Multisource Assessments of the FengYun-3D Microwave Humidity Sounder (MWHS) On-Orbit Performance

Abstract

The microwave humidity sounder (MWHS) onboard the Fengyun-3D satellite is providing the data for profiling atmospheric temperature and moisture and has become an important data source for improving the weather forecasts. In this article, three data sources are utilized for assessing the MWHS on-orbit performance, including Global Navigation Satellite System Occultation Sounder (GNOS), ECMWF (European Centre for Medium-Range Weather Forecasts) Re-Analysis (ERA)-Interim reanalysis, and Advanced Technology Microwave Sounder (ATMS) data. GNOS-retrieved atmospheric profiles and the reanalysis data are used as inputs to the community radiative transfer model (CRTM) for simulating the MWHS brightness temperatures at the top of the atmosphere in July 2018 for characterizing the instrument performance.

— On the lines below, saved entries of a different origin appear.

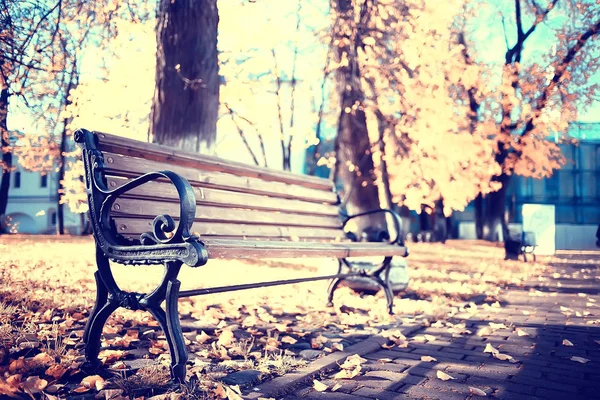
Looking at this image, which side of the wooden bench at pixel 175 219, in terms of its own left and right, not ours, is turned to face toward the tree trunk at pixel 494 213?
left

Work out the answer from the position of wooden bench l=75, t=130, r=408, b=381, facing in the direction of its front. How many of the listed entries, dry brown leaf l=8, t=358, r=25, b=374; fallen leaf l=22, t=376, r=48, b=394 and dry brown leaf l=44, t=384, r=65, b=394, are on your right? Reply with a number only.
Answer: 3

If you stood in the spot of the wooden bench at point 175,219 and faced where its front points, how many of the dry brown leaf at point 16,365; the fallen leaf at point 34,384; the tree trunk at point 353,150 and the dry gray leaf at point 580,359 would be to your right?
2

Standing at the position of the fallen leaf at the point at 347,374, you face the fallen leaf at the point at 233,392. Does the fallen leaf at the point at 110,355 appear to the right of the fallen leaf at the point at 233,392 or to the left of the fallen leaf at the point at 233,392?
right

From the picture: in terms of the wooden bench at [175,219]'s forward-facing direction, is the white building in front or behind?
behind

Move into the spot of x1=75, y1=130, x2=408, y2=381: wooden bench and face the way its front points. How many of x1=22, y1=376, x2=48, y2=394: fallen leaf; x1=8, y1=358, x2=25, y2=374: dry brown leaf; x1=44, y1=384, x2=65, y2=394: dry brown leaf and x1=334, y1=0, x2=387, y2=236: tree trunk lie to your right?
3

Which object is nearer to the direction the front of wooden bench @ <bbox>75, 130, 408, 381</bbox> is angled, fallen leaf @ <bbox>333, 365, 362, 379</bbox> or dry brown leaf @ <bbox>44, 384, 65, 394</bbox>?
the fallen leaf

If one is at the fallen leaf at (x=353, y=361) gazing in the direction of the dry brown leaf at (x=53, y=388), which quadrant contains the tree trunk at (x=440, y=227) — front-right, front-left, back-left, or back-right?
back-right
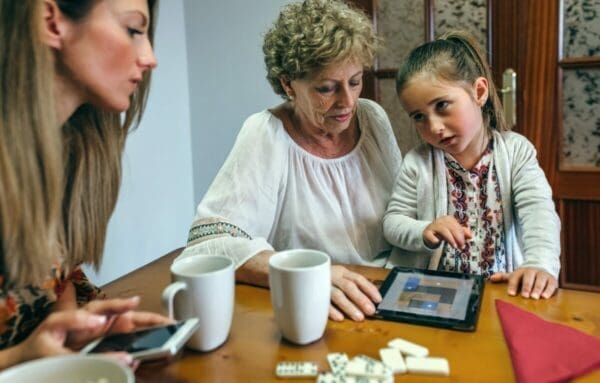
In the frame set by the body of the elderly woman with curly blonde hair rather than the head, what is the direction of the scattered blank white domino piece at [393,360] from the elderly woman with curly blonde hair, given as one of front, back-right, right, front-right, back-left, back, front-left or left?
front-right

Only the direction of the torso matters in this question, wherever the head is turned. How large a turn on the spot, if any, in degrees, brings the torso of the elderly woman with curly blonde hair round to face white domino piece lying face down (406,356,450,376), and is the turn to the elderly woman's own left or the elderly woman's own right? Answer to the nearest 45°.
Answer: approximately 45° to the elderly woman's own right

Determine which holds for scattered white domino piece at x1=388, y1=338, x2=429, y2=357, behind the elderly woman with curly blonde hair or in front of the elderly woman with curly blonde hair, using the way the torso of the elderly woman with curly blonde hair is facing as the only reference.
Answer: in front

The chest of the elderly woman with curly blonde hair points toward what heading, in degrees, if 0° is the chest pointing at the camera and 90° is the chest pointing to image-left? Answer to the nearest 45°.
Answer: approximately 315°

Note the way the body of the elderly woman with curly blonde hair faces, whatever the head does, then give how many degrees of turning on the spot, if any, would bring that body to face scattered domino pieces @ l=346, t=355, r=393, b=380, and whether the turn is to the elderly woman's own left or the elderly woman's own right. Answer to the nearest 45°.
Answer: approximately 45° to the elderly woman's own right

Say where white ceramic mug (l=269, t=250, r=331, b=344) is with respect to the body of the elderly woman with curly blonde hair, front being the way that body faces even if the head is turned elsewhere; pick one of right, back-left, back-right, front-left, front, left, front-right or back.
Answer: front-right
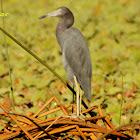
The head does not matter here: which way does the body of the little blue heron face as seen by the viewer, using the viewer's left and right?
facing to the left of the viewer
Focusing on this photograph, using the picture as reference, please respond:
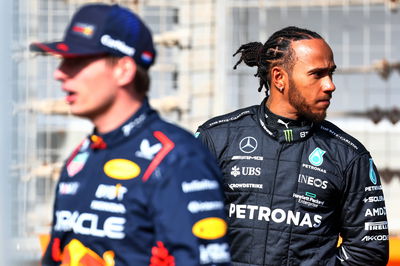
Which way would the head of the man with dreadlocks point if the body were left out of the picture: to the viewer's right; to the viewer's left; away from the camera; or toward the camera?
to the viewer's right

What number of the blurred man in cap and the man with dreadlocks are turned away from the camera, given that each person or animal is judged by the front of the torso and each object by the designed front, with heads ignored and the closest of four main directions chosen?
0

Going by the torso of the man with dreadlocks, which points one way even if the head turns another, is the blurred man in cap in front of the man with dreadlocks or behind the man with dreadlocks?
in front

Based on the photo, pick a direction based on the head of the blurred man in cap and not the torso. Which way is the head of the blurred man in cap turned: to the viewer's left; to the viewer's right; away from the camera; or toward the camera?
to the viewer's left

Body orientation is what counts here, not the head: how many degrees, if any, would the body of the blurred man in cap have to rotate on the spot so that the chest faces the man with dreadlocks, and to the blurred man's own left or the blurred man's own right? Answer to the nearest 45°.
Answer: approximately 180°

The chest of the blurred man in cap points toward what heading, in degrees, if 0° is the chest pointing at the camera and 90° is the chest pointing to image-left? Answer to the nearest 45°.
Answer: approximately 45°

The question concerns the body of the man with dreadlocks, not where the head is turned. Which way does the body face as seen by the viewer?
toward the camera
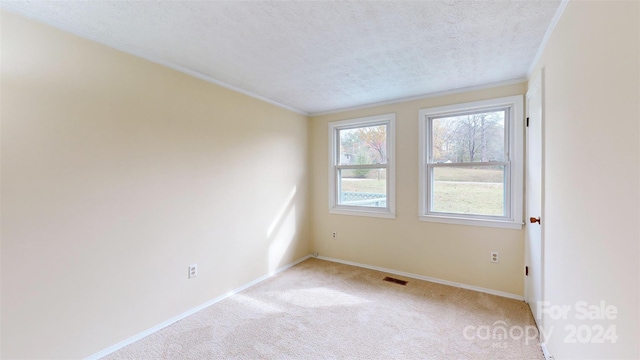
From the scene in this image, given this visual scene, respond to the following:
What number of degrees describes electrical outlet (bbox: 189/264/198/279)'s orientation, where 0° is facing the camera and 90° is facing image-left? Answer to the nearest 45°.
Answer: approximately 315°

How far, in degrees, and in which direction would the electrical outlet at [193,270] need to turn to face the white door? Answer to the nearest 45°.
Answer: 0° — it already faces it

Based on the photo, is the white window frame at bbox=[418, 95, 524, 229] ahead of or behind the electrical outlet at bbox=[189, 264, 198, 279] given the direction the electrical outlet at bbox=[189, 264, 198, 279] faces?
ahead

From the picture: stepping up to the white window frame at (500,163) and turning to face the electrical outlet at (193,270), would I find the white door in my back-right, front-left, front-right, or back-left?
front-left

Since ATMS is a well-calibrated microwave sounding instrument onboard both Suomi NPP and NOAA-20 satellites, its measurements are also collocated with MWHS data for a consensus analysis using the simultaneous nadir overpasses (SNOs) method. In comparing GNOS simulations, MWHS upper air temperature sounding channels (3–6) have relatively larger biases (less than 2.5 K) than the water vapor sounding channels. However, the standard deviation of the difference between observations and simulations (O-B) is larger for water vapor sounding channels. For ERA simulations, MWHS sounding channels exhibit negative biases similar to GNOS results but the standard deviation of O-B at the water vapor channels is much smaller. When compared with ATMS water vapor channels, MWHS biases are mostly negative and agree with those from ERA simulation. Thus, the large uncertainty in simulating MWHS water vapor sounding channels from GNOS could result from the poor input water vapor profiles and high water vapor variability in the lower troposphere.